+++ ENTRIES SHOWN +++

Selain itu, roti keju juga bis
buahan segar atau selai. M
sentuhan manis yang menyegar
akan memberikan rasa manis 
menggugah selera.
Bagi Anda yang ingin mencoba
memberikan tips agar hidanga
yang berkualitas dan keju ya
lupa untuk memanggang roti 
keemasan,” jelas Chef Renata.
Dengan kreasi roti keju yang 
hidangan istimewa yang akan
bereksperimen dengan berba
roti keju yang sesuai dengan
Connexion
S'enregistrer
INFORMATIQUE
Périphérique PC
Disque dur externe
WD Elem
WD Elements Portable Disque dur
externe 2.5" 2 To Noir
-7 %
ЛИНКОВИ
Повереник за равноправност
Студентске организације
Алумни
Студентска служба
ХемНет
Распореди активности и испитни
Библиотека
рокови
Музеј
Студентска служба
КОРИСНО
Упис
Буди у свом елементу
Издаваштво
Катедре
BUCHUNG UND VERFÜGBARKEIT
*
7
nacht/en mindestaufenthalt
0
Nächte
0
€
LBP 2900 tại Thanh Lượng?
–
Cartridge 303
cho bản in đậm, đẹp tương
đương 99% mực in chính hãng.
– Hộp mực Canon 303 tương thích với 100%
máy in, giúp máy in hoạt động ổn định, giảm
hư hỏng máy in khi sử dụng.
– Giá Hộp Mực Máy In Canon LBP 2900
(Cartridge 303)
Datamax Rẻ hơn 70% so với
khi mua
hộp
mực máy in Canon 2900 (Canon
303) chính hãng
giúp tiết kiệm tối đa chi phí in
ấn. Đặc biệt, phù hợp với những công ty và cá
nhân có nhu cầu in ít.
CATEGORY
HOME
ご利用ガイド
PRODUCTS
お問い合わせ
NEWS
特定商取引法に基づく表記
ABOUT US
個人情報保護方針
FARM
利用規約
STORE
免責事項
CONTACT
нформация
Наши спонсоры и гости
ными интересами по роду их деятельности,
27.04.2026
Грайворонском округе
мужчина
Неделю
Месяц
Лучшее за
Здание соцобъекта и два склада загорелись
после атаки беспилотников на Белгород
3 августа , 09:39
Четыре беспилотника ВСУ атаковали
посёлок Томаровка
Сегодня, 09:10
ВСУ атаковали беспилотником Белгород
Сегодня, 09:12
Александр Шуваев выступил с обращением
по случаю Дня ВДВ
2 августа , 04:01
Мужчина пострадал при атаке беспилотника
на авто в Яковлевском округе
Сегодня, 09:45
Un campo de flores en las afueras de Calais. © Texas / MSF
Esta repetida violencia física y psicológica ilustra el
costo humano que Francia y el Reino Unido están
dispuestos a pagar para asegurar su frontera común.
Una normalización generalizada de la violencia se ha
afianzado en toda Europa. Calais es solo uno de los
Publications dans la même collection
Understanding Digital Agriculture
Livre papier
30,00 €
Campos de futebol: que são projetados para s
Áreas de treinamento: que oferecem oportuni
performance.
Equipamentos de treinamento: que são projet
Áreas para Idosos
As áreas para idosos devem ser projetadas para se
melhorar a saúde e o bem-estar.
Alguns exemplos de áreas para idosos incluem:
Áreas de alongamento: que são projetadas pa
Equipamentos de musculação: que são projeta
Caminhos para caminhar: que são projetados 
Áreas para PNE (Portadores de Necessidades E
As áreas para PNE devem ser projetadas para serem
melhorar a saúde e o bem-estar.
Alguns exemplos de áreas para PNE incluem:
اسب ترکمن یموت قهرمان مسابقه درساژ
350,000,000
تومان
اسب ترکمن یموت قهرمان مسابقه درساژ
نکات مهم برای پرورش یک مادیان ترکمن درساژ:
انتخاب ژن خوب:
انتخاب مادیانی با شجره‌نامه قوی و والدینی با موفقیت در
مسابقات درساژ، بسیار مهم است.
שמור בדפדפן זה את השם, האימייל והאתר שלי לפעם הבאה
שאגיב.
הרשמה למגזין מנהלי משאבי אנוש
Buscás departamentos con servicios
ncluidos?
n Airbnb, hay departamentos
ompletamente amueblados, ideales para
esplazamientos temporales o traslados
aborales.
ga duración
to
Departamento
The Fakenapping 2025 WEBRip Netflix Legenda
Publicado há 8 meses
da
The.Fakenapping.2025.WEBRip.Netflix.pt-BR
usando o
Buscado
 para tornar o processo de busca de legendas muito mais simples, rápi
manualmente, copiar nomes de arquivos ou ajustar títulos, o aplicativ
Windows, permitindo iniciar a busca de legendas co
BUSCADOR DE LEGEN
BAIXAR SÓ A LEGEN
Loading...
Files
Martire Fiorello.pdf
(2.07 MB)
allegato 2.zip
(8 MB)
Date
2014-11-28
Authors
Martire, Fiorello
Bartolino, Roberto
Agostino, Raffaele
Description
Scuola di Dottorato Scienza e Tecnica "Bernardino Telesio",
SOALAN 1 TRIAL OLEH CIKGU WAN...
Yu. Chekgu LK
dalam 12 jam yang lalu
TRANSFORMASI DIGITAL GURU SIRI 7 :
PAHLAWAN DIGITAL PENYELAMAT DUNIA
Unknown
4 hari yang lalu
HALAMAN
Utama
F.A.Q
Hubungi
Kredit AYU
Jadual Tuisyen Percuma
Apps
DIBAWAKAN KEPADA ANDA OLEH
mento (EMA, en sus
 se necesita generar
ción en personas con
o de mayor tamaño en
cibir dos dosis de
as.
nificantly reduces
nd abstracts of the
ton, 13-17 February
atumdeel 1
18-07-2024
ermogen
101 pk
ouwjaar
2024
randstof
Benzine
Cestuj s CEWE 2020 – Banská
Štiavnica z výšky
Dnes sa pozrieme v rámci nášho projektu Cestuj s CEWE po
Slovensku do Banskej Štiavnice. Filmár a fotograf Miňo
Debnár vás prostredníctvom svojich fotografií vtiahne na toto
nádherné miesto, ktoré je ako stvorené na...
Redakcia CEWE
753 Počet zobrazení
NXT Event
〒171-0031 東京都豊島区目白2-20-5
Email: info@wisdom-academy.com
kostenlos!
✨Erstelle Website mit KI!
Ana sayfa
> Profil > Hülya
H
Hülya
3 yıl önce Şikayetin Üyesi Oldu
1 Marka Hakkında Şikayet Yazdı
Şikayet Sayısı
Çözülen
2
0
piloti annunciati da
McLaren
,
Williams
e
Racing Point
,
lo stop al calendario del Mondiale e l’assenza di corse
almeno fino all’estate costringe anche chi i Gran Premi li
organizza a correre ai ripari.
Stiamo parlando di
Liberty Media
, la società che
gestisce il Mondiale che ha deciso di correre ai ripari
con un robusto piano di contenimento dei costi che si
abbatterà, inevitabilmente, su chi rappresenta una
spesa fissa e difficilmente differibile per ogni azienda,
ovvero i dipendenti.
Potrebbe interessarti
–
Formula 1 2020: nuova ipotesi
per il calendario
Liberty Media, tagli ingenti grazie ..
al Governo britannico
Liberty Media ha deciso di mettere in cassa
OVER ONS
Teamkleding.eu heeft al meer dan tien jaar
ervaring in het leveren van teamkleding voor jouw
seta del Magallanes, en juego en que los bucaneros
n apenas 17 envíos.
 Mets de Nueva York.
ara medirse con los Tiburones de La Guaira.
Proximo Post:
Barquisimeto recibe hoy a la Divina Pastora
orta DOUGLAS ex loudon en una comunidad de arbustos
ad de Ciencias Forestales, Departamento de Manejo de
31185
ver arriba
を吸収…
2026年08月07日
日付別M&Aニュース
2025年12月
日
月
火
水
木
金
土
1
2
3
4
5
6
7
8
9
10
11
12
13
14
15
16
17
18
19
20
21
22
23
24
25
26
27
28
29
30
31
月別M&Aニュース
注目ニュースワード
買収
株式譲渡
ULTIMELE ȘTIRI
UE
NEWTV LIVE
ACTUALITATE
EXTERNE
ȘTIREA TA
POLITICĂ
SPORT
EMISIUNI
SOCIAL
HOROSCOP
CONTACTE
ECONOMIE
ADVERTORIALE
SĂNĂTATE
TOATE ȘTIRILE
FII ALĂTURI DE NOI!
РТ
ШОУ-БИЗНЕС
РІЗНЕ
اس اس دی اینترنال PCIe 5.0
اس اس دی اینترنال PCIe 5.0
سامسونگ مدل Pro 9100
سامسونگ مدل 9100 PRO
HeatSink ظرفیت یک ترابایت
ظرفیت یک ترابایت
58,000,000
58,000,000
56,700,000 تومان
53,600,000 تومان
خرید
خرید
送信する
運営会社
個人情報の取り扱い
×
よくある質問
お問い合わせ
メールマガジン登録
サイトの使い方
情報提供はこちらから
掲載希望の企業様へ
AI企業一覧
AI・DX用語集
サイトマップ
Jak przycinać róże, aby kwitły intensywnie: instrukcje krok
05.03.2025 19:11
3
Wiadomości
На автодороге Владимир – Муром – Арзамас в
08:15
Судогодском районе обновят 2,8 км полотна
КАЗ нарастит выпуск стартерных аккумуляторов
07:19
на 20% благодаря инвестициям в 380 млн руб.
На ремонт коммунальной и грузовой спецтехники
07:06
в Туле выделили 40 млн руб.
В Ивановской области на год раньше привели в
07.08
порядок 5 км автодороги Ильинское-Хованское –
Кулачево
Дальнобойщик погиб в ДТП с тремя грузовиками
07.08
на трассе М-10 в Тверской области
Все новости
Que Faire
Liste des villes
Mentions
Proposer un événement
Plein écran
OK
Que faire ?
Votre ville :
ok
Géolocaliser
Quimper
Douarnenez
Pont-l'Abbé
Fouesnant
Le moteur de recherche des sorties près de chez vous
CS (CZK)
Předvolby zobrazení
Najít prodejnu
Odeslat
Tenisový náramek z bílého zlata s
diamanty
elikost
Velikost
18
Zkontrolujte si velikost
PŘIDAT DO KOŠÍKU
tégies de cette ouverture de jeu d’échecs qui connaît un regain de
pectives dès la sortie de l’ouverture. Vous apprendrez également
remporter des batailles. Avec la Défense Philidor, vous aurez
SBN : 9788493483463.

+++

_REQUIRED ACTION_
Swap "Студентска служба" for "Студентски центар" in the entries starting at the beginning and ending at the line containing "Publications dans la même collection", then write those lines out again with nothing else changed.

_ANSWER BOX_
Selain itu, roti keju juga bis
buahan segar atau selai. M
sentuhan manis yang menyegar
akan memberikan rasa manis 
menggugah selera.
Bagi Anda yang ingin mencoba
memberikan tips agar hidanga
yang berkualitas dan keju ya
lupa untuk memanggang roti 
keemasan,” jelas Chef Renata.
Dengan kreasi roti keju yang 
hidangan istimewa yang akan
bereksperimen dengan berba
roti keju yang sesuai dengan
Connexion
S'enregistrer
INFORMATIQUE
Périphérique PC
Disque dur externe
WD Elem
WD Elements Portable Disque dur
externe 2.5" 2 To Noir
-7 %
ЛИНКОВИ
Повереник за равноправност
Студентске организације
Алумни
Студентски центар
ХемНет
Распореди активности и испитни
Библиотека
рокови
Музеј
Студентски центар
КОРИСНО
Упис
Буди у свом елементу
Издаваштво
Катедре
BUCHUNG UND VERFÜGBARKEIT
*
7
nacht/en mindestaufenthalt
0
Nächte
0
€
LBP 2900 tại Thanh Lượng?
–
Cartridge 303
cho bản in đậm, đẹp tương
đương 99% mực in chính hãng.
– Hộp mực Canon 303 tương thích với 100%
máy in, giúp máy in hoạt động ổn định, giảm
hư hỏng máy in khi sử dụng.
– Giá Hộp Mực Máy In Canon LBP 2900
(Cartridge 303)
Datamax Rẻ hơn 70% so với
khi mua
hộp
mực máy in Canon 2900 (Canon
303) chính hãng
giúp tiết kiệm tối đa chi phí in
ấn. Đặc biệt, phù hợp với những công ty và cá
nhân có nhu cầu in ít.
CATEGORY
HOME
ご利用ガイド
PRODUCTS
お問い合わせ
NEWS
特定商取引法に基づく表記
ABOUT US
個人情報保護方針
FARM
利用規約
STORE
免責事項
CONTACT
нформация
Наши спонсоры и гости
ными интересами по роду их деятельности,
27.04.2026
Грайворонском округе
мужчина
Неделю
Месяц
Лучшее за
Здание соцобъекта и два склада загорелись
после атаки беспилотников на Белгород
3 августа , 09:39
Четыре беспилотника ВСУ атаковали
посёлок Томаровка
Сегодня, 09:10
ВСУ атаковали беспилотником Белгород
Сегодня, 09:12
Александр Шуваев выступил с обращением
по случаю Дня ВДВ
2 августа , 04:01
Мужчина пострадал при атаке беспилотника
на авто в Яковлевском округе
Сегодня, 09:45
Un campo de flores en las afueras de Calais. © Texas / MSF
Esta repetida violencia física y psicológica ilustra el
costo humano que Francia y el Reino Unido están
dispuestos a pagar para asegurar su frontera común.
Una normalización generalizada de la violencia se ha
afianzado en toda Europa. Calais es solo uno de los
Publications dans la même collection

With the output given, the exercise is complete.